Brandt began by raising a point about a recent book by Nicholas Carr, The Shallows: What the Internet is Doing to Our Brains, which argues that the Internet is destroying our ability to read deeply. Brandt problematized the assumption that “bad” (technology-driven, surfing-style) reading leads to bad, shallow writing. Writing and reading are not mirror processes. Recent brain research shows that reading and writing fire up different parts of the brain. Writing is recursive and associative, not linear. Writing is interactive with an audience, and it engages deep memory and deep cognitive processes.

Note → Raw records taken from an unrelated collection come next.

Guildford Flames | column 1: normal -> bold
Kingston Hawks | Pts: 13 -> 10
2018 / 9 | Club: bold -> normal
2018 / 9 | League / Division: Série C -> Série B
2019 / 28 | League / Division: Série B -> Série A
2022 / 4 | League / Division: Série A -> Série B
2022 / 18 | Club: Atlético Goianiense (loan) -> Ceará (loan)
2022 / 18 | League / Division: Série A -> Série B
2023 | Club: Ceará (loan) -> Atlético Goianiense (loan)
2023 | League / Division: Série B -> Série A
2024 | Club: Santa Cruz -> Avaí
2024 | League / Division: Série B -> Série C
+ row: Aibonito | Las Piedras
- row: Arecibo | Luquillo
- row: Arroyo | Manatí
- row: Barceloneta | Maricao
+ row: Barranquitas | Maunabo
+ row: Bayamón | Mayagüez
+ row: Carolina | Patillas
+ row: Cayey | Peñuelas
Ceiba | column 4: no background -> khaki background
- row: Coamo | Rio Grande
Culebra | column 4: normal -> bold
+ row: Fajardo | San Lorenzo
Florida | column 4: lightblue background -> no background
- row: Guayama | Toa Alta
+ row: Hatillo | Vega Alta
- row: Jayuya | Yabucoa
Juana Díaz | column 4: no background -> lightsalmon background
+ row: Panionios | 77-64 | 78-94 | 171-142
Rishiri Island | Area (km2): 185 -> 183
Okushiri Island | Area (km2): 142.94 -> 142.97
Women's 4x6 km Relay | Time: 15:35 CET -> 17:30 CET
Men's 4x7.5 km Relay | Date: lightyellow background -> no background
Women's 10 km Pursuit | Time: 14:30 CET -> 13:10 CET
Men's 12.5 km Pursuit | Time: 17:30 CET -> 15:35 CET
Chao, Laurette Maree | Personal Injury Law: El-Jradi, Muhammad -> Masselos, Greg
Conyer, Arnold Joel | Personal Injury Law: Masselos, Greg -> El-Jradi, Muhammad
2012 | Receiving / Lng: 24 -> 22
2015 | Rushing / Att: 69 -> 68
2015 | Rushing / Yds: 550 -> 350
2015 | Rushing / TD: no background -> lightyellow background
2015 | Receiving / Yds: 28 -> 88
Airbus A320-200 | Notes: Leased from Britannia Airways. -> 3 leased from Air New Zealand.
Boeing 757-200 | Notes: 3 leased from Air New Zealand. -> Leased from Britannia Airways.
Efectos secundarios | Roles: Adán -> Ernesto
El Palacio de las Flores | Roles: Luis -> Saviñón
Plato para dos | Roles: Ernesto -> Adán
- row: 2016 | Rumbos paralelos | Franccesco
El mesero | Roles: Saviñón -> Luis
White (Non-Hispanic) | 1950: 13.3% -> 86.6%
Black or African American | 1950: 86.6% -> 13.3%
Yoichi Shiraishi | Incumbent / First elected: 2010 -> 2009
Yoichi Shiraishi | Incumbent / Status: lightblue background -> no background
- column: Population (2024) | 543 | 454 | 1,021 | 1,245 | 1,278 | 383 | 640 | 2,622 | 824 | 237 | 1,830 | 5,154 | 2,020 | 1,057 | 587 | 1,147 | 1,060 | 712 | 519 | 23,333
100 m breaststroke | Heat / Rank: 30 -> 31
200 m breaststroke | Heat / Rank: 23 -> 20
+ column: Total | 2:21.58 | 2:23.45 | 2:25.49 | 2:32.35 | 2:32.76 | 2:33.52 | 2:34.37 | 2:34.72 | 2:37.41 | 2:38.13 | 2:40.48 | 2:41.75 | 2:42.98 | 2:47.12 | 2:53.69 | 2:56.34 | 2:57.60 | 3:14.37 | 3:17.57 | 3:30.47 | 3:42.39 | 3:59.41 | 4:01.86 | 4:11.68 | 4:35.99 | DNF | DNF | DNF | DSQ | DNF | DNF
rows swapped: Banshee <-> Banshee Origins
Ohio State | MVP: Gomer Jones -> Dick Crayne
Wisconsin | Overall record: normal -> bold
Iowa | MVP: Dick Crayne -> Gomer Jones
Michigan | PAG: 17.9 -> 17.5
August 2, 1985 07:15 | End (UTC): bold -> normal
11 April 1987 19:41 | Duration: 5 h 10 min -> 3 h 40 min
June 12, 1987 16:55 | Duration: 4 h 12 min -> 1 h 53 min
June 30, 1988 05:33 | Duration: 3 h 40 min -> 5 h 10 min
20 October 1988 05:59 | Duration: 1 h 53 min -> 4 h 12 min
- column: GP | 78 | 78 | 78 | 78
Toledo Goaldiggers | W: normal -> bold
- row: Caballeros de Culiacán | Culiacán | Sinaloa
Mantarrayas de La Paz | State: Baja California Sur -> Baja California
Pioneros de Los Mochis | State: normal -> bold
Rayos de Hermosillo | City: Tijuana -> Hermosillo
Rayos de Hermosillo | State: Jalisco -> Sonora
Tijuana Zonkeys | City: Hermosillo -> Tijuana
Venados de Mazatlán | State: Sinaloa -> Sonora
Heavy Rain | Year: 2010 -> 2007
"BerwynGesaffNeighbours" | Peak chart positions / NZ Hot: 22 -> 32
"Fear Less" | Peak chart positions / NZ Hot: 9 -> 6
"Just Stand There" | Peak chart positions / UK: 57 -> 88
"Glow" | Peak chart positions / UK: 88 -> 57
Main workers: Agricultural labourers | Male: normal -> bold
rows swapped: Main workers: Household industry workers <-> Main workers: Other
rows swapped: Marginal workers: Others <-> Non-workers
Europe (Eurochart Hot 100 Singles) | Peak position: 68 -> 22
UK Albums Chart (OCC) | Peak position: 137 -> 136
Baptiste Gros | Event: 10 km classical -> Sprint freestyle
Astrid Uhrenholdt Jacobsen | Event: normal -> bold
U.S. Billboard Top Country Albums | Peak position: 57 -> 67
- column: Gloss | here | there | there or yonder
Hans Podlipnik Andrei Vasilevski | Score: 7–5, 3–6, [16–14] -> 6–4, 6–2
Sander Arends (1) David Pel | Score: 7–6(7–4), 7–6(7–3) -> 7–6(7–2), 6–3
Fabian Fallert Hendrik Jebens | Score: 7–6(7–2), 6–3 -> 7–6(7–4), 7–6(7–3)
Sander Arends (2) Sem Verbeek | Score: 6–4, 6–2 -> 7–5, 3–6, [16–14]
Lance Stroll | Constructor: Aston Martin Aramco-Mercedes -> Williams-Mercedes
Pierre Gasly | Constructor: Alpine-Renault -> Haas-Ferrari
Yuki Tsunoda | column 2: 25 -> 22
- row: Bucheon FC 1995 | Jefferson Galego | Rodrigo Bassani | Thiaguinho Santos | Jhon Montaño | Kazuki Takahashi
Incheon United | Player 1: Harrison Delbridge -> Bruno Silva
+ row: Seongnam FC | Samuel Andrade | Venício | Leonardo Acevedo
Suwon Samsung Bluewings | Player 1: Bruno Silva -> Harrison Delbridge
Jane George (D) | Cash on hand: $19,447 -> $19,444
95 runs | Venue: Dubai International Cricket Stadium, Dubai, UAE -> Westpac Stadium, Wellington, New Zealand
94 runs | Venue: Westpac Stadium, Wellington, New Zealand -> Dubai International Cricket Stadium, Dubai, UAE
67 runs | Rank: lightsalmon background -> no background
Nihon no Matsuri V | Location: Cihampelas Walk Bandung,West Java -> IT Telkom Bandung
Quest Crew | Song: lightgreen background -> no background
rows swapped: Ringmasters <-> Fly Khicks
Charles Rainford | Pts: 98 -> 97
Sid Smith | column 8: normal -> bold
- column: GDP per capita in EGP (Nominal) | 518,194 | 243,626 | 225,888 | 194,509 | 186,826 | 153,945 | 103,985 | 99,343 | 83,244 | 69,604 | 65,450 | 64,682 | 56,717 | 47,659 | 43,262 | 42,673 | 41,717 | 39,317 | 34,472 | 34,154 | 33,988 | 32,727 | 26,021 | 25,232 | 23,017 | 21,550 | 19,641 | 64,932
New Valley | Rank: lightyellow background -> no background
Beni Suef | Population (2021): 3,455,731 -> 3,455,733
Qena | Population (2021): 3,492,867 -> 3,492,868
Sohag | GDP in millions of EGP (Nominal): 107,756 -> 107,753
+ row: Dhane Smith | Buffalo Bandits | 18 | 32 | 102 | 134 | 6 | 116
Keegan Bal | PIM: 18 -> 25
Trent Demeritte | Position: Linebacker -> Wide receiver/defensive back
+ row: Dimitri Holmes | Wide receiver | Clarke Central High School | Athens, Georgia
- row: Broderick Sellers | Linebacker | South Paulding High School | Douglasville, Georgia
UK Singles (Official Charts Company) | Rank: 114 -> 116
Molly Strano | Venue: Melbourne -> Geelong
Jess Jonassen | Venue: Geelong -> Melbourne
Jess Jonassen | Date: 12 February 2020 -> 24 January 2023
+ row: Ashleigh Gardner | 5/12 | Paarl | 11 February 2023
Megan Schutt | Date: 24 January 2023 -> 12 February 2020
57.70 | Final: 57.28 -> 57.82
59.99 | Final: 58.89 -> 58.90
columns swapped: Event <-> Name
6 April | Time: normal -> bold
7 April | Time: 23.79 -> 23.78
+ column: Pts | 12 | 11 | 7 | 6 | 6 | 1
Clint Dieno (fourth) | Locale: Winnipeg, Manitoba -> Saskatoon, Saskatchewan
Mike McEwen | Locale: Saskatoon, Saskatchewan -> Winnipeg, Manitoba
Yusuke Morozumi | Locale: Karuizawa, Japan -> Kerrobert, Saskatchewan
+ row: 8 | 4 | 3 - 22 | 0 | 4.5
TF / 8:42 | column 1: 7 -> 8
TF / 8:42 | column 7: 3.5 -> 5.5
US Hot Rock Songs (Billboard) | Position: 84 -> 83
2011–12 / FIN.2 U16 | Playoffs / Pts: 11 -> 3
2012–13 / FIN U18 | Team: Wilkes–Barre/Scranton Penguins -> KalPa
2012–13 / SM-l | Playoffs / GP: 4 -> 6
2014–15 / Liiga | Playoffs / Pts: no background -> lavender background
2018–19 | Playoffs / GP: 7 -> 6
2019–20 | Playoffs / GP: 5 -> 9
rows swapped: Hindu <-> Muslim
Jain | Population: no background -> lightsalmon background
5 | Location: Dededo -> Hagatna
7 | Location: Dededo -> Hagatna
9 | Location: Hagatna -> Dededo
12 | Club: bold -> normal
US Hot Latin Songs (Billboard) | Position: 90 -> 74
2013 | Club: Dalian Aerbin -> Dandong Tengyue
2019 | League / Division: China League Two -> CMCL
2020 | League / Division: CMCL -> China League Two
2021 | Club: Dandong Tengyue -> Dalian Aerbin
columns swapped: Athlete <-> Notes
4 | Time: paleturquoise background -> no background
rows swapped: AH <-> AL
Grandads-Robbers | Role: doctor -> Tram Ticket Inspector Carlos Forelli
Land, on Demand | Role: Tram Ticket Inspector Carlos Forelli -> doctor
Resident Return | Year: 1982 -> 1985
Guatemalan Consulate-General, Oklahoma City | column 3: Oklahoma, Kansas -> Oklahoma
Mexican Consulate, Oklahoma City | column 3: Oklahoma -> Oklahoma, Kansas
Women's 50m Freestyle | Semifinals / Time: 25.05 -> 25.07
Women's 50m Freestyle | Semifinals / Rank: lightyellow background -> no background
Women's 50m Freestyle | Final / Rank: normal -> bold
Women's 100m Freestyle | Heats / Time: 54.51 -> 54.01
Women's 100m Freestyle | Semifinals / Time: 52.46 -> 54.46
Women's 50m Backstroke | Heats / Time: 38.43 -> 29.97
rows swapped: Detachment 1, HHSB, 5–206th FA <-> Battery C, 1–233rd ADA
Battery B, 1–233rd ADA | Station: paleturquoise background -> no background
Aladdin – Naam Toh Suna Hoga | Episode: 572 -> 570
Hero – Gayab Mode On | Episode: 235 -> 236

Historically, there were many readers, but few writers. Now we are entering a stage of “deep writing.” Now we write among other people who write. We’re learning to write from other people who write, instead of learning to write from authors. We write alongside other people who are writing.

Brandt shared quotes from recent literacy interviews in which respondents shared how they read in order to find what they needed for what they are writing. Reading serves writing. Writing is both a means and end in the economy. People are under pressure to produce writing – and they look around for material by reading in that surfing-style way. Reading is happening to support the writing, and the role of reader is subservient to the role of writer.

So, I’m thinking about what this means for teaching basic writers. I realize that a lot of the pedagogies we’re excited about are ones in which our students are engaged, hands on, talking to each other about their writing – in essence, learning to write among and alongside others, as Brandt described. Hmmm.